(Stored items from a collection)
Segment Open
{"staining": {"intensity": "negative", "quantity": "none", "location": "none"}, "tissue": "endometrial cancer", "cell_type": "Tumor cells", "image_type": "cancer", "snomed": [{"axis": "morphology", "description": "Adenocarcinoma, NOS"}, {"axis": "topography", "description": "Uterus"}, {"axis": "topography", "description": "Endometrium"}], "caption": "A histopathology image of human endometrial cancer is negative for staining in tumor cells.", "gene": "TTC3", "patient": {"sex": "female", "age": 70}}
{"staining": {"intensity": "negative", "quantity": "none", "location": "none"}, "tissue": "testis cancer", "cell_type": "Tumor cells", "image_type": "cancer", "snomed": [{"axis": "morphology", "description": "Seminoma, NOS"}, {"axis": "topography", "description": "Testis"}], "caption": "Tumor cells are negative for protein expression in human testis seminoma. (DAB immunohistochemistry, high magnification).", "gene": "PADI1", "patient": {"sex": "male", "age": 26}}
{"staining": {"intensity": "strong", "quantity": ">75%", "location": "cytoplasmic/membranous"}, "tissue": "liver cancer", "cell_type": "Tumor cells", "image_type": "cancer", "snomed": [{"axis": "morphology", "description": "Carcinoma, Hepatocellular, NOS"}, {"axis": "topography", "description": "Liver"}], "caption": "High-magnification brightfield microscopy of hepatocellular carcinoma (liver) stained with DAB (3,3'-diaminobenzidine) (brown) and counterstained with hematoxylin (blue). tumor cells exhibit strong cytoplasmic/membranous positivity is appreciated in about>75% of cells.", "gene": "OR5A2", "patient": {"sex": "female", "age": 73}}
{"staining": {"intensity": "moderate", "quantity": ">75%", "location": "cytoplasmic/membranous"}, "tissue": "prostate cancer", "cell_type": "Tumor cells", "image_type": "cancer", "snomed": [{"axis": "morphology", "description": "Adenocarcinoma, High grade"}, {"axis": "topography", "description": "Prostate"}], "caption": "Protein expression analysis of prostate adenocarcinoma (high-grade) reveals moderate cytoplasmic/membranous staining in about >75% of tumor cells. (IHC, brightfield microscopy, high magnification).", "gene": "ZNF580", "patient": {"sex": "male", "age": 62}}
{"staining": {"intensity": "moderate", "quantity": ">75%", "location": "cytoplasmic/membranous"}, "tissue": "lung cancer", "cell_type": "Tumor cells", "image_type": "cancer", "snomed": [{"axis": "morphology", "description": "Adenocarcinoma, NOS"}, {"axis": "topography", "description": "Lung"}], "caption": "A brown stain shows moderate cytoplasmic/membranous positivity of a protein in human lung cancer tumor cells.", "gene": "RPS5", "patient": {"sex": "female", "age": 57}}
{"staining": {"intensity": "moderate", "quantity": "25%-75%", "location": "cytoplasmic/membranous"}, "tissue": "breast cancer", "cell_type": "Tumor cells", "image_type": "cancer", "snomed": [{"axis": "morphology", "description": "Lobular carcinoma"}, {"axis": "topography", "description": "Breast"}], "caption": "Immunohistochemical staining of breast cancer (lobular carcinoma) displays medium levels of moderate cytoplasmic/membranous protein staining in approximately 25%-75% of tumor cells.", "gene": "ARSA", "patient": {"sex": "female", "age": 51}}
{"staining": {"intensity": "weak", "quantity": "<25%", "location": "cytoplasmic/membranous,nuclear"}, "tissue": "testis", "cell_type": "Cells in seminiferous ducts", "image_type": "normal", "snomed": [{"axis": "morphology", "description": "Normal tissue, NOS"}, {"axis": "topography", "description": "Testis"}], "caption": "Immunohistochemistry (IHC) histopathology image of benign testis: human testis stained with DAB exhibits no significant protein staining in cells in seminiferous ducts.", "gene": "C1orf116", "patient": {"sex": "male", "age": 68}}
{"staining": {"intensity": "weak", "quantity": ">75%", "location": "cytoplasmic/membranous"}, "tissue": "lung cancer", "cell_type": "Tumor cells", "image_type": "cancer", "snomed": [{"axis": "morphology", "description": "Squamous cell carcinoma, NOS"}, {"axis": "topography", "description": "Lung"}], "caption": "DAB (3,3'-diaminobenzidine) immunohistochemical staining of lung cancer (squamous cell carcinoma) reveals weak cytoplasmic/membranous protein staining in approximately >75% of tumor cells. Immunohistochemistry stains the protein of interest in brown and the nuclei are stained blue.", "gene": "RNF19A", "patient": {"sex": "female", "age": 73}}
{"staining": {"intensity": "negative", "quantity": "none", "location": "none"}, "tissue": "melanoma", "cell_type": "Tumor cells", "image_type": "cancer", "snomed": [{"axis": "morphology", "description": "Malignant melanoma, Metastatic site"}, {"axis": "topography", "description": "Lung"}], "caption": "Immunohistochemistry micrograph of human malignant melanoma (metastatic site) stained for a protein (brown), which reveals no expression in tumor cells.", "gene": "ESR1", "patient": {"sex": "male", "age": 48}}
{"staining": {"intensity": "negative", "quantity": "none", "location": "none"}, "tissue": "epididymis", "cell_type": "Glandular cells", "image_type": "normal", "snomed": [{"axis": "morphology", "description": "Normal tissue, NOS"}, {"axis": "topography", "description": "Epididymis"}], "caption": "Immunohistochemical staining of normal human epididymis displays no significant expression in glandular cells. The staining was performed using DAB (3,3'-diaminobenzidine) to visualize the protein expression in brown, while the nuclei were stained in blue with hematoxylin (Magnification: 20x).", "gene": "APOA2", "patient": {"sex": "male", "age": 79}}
Segment Closed
Exercise aim
Lines above containing "approximately": give their number only.

Reply
2